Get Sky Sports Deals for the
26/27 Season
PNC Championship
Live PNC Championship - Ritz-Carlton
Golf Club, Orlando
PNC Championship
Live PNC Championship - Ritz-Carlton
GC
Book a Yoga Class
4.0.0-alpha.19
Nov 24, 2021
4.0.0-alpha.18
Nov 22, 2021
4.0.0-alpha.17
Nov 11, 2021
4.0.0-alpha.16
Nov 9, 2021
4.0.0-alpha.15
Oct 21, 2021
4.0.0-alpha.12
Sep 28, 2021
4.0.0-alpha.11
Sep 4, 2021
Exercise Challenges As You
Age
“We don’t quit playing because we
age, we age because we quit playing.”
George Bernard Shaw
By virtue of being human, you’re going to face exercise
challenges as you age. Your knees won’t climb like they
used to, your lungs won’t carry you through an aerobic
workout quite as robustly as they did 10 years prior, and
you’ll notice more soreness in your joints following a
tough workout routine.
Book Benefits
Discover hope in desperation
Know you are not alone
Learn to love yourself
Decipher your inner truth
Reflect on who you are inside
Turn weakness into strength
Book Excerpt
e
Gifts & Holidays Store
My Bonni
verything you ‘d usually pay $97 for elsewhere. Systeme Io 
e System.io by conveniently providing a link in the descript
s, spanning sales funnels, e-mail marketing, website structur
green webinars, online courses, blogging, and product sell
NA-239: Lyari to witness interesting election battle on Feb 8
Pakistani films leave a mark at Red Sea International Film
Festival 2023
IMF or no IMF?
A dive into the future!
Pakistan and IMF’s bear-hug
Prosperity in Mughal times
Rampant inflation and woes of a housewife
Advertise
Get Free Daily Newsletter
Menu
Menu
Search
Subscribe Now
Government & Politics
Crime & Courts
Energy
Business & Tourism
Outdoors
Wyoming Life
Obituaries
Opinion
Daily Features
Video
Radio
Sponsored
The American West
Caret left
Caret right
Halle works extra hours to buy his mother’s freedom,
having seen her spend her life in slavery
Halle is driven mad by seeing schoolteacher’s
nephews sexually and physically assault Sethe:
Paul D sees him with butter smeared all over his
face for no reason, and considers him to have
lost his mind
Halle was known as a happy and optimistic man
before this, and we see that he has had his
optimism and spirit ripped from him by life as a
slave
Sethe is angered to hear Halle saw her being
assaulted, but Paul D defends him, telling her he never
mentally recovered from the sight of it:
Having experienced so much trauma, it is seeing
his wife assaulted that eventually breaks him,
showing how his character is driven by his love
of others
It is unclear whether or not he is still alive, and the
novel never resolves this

Exercise prompt:
Write each line of the data down again exactly as it reads.

Response box:
Get Sky Sports Deals for the
26/27 Season
PNC Championship
Live PNC Championship - Ritz-Carlton
Golf Club, Orlando
PNC Championship
Live PNC Championship - Ritz-Carlton
GC
Book a Yoga Class
4.0.0-alpha.19
Nov 24, 2021
4.0.0-alpha.18
Nov 22, 2021
4.0.0-alpha.17
Nov 11, 2021
4.0.0-alpha.16
Nov 9, 2021
4.0.0-alpha.15
Oct 21, 2021
4.0.0-alpha.12
Sep 28, 2021
4.0.0-alpha.11
Sep 4, 2021
Exercise Challenges As You
Age
“We don’t quit playing because we
age, we age because we quit playing.”
George Bernard Shaw
By virtue of being human, you’re going to face exercise
challenges as you age. Your knees won’t climb like they
used to, your lungs won’t carry you through an aerobic
workout quite as robustly as they did 10 years prior, and
you’ll notice more soreness in your joints following a
tough workout routine.
Book Benefits
Discover hope in desperation
Know you are not alone
Learn to love yourself
Decipher your inner truth
Reflect on who you are inside
Turn weakness into strength
Book Excerpt
e
Gifts & Holidays Store
My Bonni
verything you ‘d usually pay $97 for elsewhere. Systeme Io 
e System.io by conveniently providing a link in the descript
s, spanning sales funnels, e-mail marketing, website structur
green webinars, online courses, blogging, and product sell
NA-239: Lyari to witness interesting election battle on Feb 8
Pakistani films leave a mark at Red Sea International Film
Festival 2023
IMF or no IMF?
A dive into the future!
Pakistan and IMF’s bear-hug
Prosperity in Mughal times
Rampant inflation and woes of a housewife
Advertise
Get Free Daily Newsletter
Menu
Menu
Search
Subscribe Now
Government & Politics
Crime & Courts
Energy
Business & Tourism
Outdoors
Wyoming Life
Obituaries
Opinion
Daily Features
Video
Radio
Sponsored
The American West
Caret left
Caret right
Halle works extra hours to buy his mother’s freedom,
having seen her spend her life in slavery
Halle is driven mad by seeing schoolteacher’s
nephews sexually and physically assault Sethe:
Paul D sees him with butter smeared all over his
face for no reason, and considers him to have
lost his mind
Halle was known as a happy and optimistic man
before this, and we see that he has had his
optimism and spirit ripped from him by life as a
slave
Sethe is angered to hear Halle saw her being
assaulted, but Paul D defends him, telling her he never
mentally recovered from the sight of it:
Having experienced so much trauma, it is seeing
his wife assaulted that eventually breaks him,
showing how his character is driven by his love
of others
It is unclear whether or not he is still alive, and the
novel never resolves this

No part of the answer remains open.